Clinical Perspective
Mr Mfazo Hove, consultant ophthalmic surgeon at Blue Fin Vision®, has performed more than 57,000 cataract and lens procedures across his career. The surgical experience and the technique are identical between RLE and cataract surgery, the difference is in the pre-operative counselling, the IOL selection rationale, and the post-operative expectation framework. Premium IOL implantation, trifocal at Blue Fin Vision® as the standard platform, delivers spectacle independence rates above 90% at twelve months in appropriately selected patients,¹ whether the indication is refractive or cataract.
Clinical Takeaway
RLE and cataract surgery are the same procedure performed for different indications. Phacoemulsification, IOL implantation, and the recovery timeline are identical. RLE eliminates the risk of future cataract development. At Blue Fin Vision®, the same premium IOL platform, ZEISS AT LISA tri 839MP, is used for both, with spectacle independence rates above 90% in appropriately selected patients. If you are considering elective lens surgery and want to understand whether RLE or cataract surgery is the relevant pathway for your clinical picture, book a consultation with Mr Hove.
References
- Rosen E, Alio JL, Dick HB, Dell S, Slade S. Efficacy and safety of multifocal intraocular lenses following cataract and refractive lens exchange: meta-analysis of peer-reviewed publications. J Cataract Refract Surg. 2016;42(2):310-28.

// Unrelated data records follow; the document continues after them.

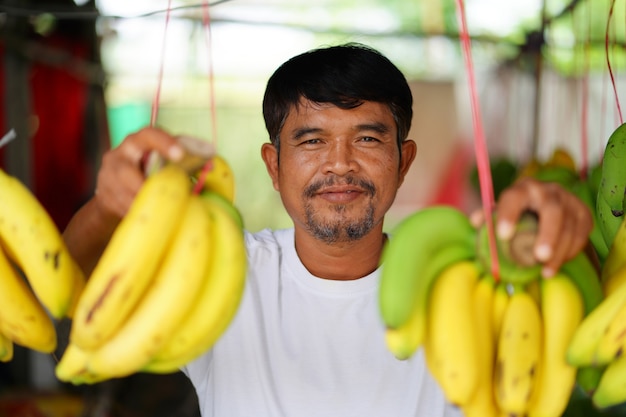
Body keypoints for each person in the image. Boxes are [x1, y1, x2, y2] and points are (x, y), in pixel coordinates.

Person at [63, 43, 593, 417]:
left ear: (403, 162)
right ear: (273, 166)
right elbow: (73, 289)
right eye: (312, 141)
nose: (339, 165)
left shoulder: (463, 280)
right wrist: (108, 210)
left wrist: (562, 238)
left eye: (366, 139)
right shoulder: (224, 276)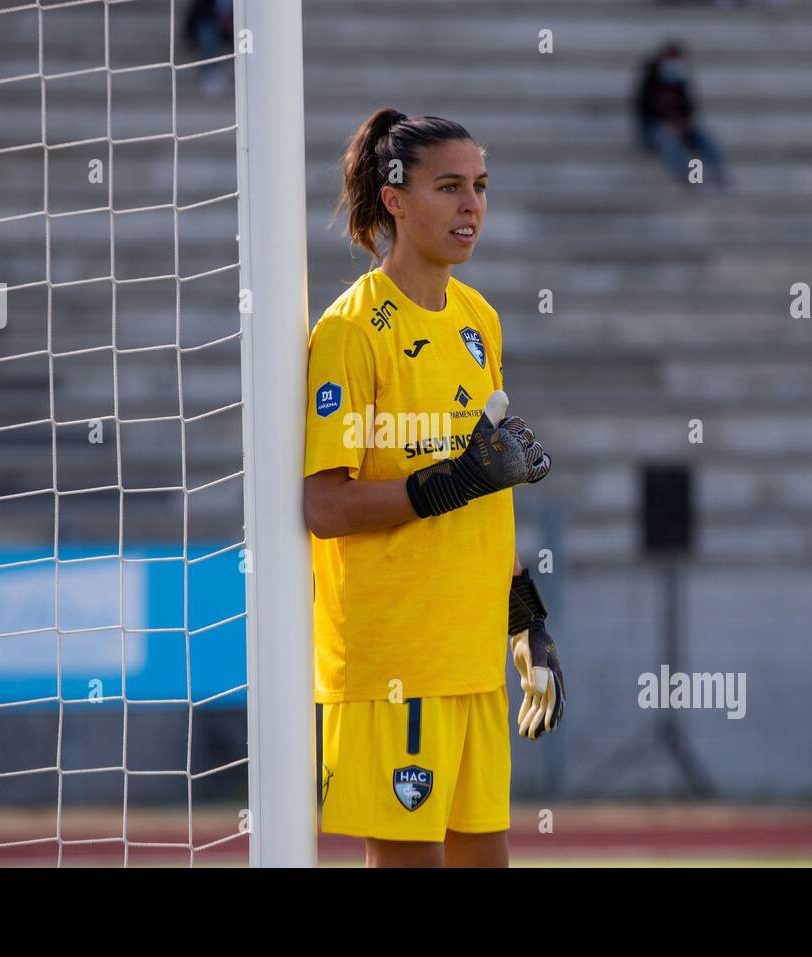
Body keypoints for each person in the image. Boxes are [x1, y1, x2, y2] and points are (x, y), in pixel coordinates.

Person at [303, 109, 568, 867]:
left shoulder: (479, 319)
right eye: (449, 187)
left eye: (480, 187)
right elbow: (323, 507)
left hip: (471, 657)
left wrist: (528, 626)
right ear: (393, 198)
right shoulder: (353, 331)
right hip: (396, 664)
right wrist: (447, 482)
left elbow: (488, 492)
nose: (472, 206)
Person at [634, 41, 728, 187]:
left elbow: (689, 106)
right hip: (654, 128)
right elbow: (644, 109)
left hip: (680, 126)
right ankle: (690, 179)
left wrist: (683, 123)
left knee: (704, 138)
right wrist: (665, 124)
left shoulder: (679, 81)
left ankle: (718, 174)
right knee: (670, 143)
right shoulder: (650, 83)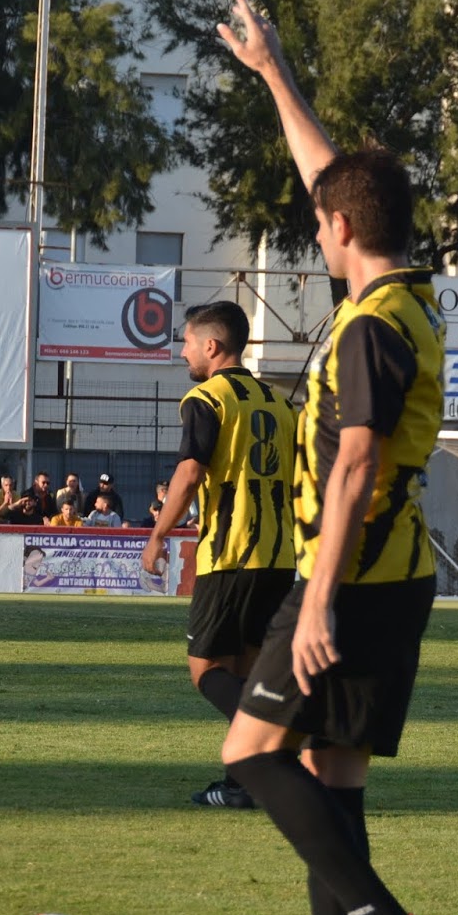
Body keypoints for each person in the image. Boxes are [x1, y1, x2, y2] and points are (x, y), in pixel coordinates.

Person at [209, 0, 443, 915]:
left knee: (249, 753)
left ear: (343, 231)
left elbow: (353, 464)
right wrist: (272, 73)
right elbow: (330, 177)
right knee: (329, 769)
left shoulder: (366, 329)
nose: (314, 224)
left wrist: (313, 603)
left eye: (319, 220)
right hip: (391, 575)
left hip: (349, 577)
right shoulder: (402, 297)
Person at [142, 300, 297, 812]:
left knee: (206, 670)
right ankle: (242, 784)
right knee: (245, 671)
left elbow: (189, 472)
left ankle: (273, 746)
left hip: (230, 555)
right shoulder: (279, 403)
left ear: (211, 346)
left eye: (187, 342)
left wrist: (158, 534)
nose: (183, 351)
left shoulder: (206, 398)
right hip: (278, 557)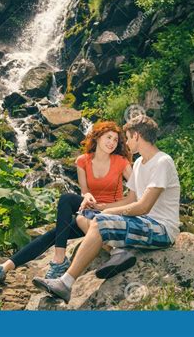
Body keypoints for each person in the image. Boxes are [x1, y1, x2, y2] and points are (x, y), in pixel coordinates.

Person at [32, 115, 181, 303]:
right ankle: (118, 253)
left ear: (136, 136)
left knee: (100, 221)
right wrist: (102, 208)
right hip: (144, 223)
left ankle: (65, 283)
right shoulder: (138, 163)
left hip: (162, 229)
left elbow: (144, 206)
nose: (125, 143)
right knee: (86, 215)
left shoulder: (162, 162)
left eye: (127, 138)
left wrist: (108, 213)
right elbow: (131, 199)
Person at [0, 121, 132, 286]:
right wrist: (87, 196)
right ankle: (4, 267)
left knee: (58, 225)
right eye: (108, 137)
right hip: (89, 212)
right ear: (97, 137)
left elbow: (135, 197)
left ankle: (58, 260)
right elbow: (84, 192)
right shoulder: (82, 161)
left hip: (111, 214)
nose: (112, 142)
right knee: (61, 216)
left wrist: (104, 207)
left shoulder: (121, 162)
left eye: (115, 140)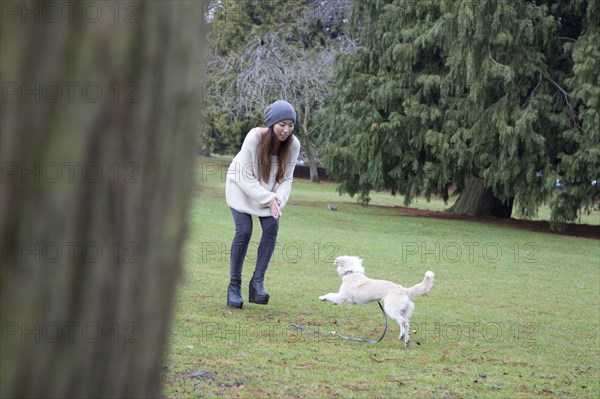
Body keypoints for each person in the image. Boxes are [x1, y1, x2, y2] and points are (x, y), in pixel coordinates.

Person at [225, 100, 301, 308]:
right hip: (240, 186)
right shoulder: (254, 138)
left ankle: (256, 284)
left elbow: (286, 179)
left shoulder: (293, 145)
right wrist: (271, 199)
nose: (286, 130)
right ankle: (234, 286)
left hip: (268, 191)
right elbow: (246, 177)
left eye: (291, 125)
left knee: (271, 226)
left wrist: (278, 200)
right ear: (271, 123)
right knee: (244, 230)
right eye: (282, 124)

- Lundstrom M, Dickman M, Henry Y, Manning S, Rosen P, Tassignon MJ, et al. Differences between planned and achieved refractive outcomes after cataract surgery in 2017 as registered in the European Registry of Quality Outcomes for Cataract and Refractive Surgery. J Cataract Refract Surg. 2020;46(1):89-95.
- Pesudovs K, Burr JM, Harley C, Elliott DB. The activities of daily vision scale for cataract surgery outcomes: re-evaluating validity with Rasch analysis. Invest Ophthalmol Vis Sci. 2007;48(4):1892-901.
- Javitt JC, Wang F, West SK. Blindness due to cataract: epidemiology and prevention. Annu Rev Public Health. 1996;17:159-77.
- Liu YC, Wong TT, Mehta JS. Intraoperative aberrometry versus preoperative biometry for intraocular lens power selection in eyes with previous myopic laser in situ keratomileusis. J Cataract Refract Surg. 2014;40(1):56-62.